Records from a data collection

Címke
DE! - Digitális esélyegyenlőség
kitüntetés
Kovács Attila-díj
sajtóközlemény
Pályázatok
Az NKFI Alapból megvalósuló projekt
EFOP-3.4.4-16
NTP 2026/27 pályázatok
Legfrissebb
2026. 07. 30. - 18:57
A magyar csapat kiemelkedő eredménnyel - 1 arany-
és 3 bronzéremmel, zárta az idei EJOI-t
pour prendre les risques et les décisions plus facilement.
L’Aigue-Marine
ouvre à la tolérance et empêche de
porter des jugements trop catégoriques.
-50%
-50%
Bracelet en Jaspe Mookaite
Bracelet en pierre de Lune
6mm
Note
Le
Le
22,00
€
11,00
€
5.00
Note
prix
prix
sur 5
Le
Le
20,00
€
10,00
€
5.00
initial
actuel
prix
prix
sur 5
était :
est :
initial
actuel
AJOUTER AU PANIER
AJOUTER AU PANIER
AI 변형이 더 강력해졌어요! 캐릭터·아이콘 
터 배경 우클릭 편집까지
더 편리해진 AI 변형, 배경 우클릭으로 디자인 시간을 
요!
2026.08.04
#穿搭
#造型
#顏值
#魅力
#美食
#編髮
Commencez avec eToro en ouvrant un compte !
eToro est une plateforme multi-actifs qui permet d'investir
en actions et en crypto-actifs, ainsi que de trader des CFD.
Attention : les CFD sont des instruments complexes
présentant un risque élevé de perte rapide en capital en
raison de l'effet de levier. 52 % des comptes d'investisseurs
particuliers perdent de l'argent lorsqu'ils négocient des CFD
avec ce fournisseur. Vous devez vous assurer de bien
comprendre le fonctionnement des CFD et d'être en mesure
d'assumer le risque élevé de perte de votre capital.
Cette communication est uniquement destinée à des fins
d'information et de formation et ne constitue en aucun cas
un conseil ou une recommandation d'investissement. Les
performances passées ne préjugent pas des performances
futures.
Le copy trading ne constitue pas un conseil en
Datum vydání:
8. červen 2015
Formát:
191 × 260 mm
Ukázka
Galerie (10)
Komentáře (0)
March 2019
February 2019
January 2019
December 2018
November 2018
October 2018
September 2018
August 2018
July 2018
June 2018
* * *
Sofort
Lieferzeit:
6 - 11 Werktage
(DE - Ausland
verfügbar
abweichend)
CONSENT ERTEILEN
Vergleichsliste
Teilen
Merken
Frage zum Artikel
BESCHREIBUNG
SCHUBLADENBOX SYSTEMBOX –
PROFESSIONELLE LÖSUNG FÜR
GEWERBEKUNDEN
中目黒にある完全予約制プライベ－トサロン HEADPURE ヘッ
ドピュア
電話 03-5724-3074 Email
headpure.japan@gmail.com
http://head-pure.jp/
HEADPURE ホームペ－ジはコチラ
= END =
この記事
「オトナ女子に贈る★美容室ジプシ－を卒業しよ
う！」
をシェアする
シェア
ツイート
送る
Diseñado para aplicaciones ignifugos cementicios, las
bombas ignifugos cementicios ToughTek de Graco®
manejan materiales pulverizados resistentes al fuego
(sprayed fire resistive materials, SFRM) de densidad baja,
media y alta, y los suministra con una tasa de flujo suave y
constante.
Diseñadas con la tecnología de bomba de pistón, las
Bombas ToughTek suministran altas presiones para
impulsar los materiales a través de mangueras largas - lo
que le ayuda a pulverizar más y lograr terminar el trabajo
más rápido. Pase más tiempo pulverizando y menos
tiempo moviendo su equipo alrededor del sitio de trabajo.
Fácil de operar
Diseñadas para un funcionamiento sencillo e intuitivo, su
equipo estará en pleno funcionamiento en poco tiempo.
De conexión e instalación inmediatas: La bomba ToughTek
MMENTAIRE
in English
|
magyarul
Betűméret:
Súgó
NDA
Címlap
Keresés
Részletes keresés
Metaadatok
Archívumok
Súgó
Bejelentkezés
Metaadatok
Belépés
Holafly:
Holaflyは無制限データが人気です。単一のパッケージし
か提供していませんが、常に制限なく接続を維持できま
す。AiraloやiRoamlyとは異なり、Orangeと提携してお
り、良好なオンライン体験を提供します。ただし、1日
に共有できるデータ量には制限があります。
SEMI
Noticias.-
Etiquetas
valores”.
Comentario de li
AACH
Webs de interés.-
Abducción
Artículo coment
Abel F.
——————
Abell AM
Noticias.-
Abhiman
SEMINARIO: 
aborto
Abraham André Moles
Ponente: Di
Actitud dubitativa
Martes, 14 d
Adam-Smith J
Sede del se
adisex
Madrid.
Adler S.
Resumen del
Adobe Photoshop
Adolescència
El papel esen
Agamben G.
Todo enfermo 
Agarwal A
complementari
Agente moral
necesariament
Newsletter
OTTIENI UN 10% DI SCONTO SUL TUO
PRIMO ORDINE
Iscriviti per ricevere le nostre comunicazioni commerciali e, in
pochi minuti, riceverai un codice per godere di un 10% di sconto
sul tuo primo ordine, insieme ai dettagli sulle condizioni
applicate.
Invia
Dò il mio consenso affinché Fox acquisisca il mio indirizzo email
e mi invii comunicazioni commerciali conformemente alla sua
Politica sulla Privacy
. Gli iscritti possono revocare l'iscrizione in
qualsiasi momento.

WORK REQUIRED |
Copy word for word the stretch of entries above from the line that has "Sede del se" through the line that has "pochi minuti, riceverai", both ends included, and nothing outside it.

YOUR SOLUTION |
Sede del se
adisex
Madrid.
Adler S.
Resumen del
Adobe Photoshop
Adolescència
El papel esen
Agamben G.
Todo enfermo 
Agarwal A
complementari
Agente moral
necesariament
Newsletter
OTTIENI UN 10% DI SCONTO SUL TUO
PRIMO ORDINE
Iscriviti per ricevere le nostre comunicazioni commerciali e, in
pochi minuti, riceverai un codice per godere di un 10% di sconto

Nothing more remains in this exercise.